**Exercise objective:**
Print the lines of the listing that open with the line containing "En adopción" and close with the line containing "LIVRAISON (EN ANGLAIS)", both included, reproducing every line unchanged. Omit the pictures from your output.
◆ ◆ ◆ ◆
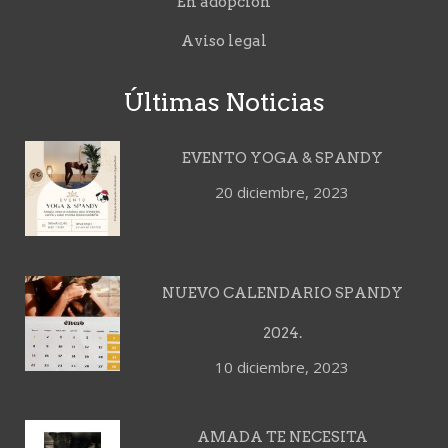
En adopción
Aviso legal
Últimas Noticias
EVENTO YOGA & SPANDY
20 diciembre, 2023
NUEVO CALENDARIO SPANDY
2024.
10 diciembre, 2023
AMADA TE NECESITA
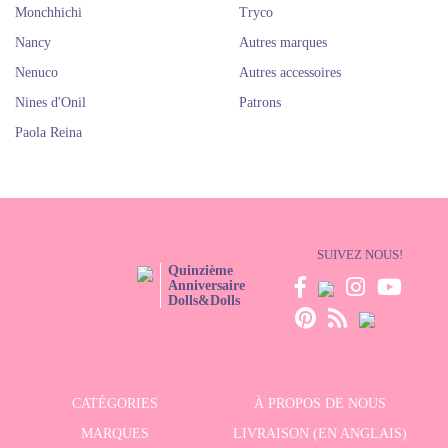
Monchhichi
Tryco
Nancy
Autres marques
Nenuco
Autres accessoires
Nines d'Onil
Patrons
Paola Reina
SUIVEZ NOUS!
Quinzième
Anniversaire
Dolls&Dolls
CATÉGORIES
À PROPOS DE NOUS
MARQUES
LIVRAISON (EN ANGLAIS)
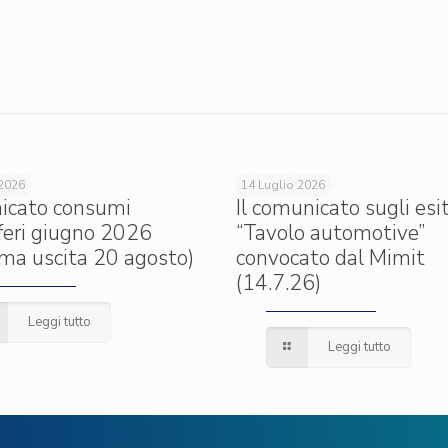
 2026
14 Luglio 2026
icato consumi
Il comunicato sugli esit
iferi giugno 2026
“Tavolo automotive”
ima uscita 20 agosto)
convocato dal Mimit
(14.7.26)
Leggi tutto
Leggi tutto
◆ ◆ ◆ ◆
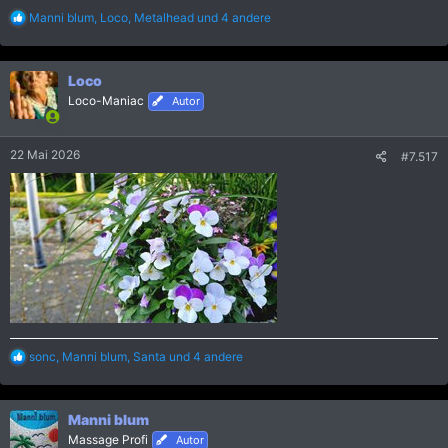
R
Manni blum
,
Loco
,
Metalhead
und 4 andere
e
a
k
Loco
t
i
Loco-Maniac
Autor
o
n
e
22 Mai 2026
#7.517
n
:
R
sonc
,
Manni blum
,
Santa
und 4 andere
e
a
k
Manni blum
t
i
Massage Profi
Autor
◆ ◆ ◆ ◆
**Task output:**
En adopción
Aviso legal
Últimas Noticias
EVENTO YOGA & SPANDY
20 diciembre, 2023
NUEVO CALENDARIO SPANDY
2024.
10 diciembre, 2023
AMADA TE NECESITA
Monchhichi
Tryco
Nancy
Autres marques
Nenuco
Autres accessoires
Nines d'Onil
Patrons
Paola Reina
SUIVEZ NOUS!
Quinzième
Anniversaire
Dolls&Dolls
CATÉGORIES
À PROPOS DE NOUS
MARQUES
LIVRAISON (EN ANGLAIS)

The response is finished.